High resolution elevation data is readily available these days. Common sources include airborne Lidar or photogrammetric processing, both of which result in a point cloud that can be rasterized to produce a product known as a DTM (bare earth) or a DSM (bare earth plus features). Digital Terrain Models are great for hydrological applications, landuse planning, or for mapping soils. Digital Surface Models can be used to check for vegetation encroachment along electrical transmission lines, or to perform viewshed analysis for hypothetical construction plans to check how a new building might affect existing residents’ view.
The Pixel Editor has a variety of tools to help you edit DTM’s and DSM’s. In the past, you could still incorporate a new proposed building into your DSM, but it wasn’t as simple and straight forward as it is now. It often required existing features and multiple Geoprocessing tools to achieve the result. The Pixel Editors interactive nature allows for fast modeling of new buildings or other structures. The Operations gallery provides tools for many other scenarios you may encounter.
Water bodies are notoriously problematic areas for Lidar due to the light absorption properties. Additionally, water bodies can have boats, buoys, or vegetation on or above the surface, where overhang from nearby trees can cause undesirable artifacts in the resulting raster dataset. Let’s look at how the Pixel Editor can address some of these situations. In the image below, we can see there is quite a bit of NoData off the coastal area. I addressed this by using the Fill Voids operator during my edit session.
In the next image we have a lake with a small island of vegetation. Along the shore there are some artifacts. Other anomalies can be found inside the lake boundary. Let’s assign a constant value to the lake and preserve the island using the Exclude Region Intersections option. In this case you need to draw two polygons; the lake shore and the island you want to preserve. Click the Retain button on the Pixel Editor tab so you can see both polygons. Then select the region that outlines the lake. The Set Average operation was used to level the lakes surface. It computes the average elevation and assigns all pixels in the region to the calculated value.
In the next example we can see things like cars and freeway signs impacting road conditions. Using the Average Filter or the Median Filter works really well on roadways to remove these surface features. Fixing roadways, bridges, and overpasses may be necessary to produce an acceptable elevation model to be used for orthorectification.
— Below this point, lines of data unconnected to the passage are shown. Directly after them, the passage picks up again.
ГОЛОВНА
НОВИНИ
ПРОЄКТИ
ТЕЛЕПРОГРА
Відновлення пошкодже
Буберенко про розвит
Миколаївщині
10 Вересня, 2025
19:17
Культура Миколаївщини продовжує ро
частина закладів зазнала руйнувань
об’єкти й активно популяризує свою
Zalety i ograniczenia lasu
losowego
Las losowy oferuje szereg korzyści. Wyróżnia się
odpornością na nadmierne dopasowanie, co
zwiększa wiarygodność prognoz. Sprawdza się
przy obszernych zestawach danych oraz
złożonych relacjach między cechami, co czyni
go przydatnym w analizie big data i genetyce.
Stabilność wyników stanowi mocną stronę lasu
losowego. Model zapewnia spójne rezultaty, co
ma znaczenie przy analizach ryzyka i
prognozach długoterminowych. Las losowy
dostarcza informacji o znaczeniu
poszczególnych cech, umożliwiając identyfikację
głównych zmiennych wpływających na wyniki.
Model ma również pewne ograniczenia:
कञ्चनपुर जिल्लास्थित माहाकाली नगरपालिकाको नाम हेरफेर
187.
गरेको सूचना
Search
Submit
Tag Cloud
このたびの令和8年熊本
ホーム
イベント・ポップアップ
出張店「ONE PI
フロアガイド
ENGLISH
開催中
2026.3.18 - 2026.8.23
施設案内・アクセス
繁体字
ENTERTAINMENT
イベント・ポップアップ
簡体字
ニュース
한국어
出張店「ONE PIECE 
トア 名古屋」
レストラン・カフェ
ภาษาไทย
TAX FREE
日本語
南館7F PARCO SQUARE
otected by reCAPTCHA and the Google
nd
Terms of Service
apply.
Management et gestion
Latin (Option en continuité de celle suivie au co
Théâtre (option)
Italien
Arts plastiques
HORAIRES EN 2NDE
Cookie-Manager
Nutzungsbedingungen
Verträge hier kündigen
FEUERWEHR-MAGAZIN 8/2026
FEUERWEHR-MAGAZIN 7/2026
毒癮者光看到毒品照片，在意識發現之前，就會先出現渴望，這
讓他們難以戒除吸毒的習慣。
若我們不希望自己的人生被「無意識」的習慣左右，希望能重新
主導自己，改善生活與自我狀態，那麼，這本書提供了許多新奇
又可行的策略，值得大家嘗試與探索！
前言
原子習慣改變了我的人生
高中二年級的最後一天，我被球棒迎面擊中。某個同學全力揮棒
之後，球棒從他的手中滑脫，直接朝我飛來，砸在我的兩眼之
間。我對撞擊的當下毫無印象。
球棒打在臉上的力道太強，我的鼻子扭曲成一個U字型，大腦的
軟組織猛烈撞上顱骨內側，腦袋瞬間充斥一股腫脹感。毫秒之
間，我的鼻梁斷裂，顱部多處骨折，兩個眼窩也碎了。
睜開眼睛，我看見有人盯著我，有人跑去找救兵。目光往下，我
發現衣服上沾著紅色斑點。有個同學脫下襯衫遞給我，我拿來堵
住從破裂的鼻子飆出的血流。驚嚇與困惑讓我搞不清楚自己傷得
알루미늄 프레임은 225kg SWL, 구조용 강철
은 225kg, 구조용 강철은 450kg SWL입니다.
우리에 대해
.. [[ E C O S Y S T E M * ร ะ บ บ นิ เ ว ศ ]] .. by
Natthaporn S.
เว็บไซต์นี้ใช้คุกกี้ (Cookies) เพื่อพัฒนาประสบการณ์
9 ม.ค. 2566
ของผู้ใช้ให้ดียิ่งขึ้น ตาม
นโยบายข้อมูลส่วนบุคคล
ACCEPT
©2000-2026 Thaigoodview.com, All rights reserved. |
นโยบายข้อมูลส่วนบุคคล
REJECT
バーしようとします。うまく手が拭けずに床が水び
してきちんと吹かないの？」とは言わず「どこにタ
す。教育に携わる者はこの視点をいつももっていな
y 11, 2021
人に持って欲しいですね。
In this example we have some parcels that have been stripped of surface features using the Terrain Filter. Then I created a new building using the Add To operator, complete with an open atrium with a circular fountain and air conditioning units on the roof.
The Pixel Editor has some new functionality in ArcGIS Pro 2.5. Be sure to check it out as you continue to explore the Operations Gallery for elevation, imagery, and categorical data.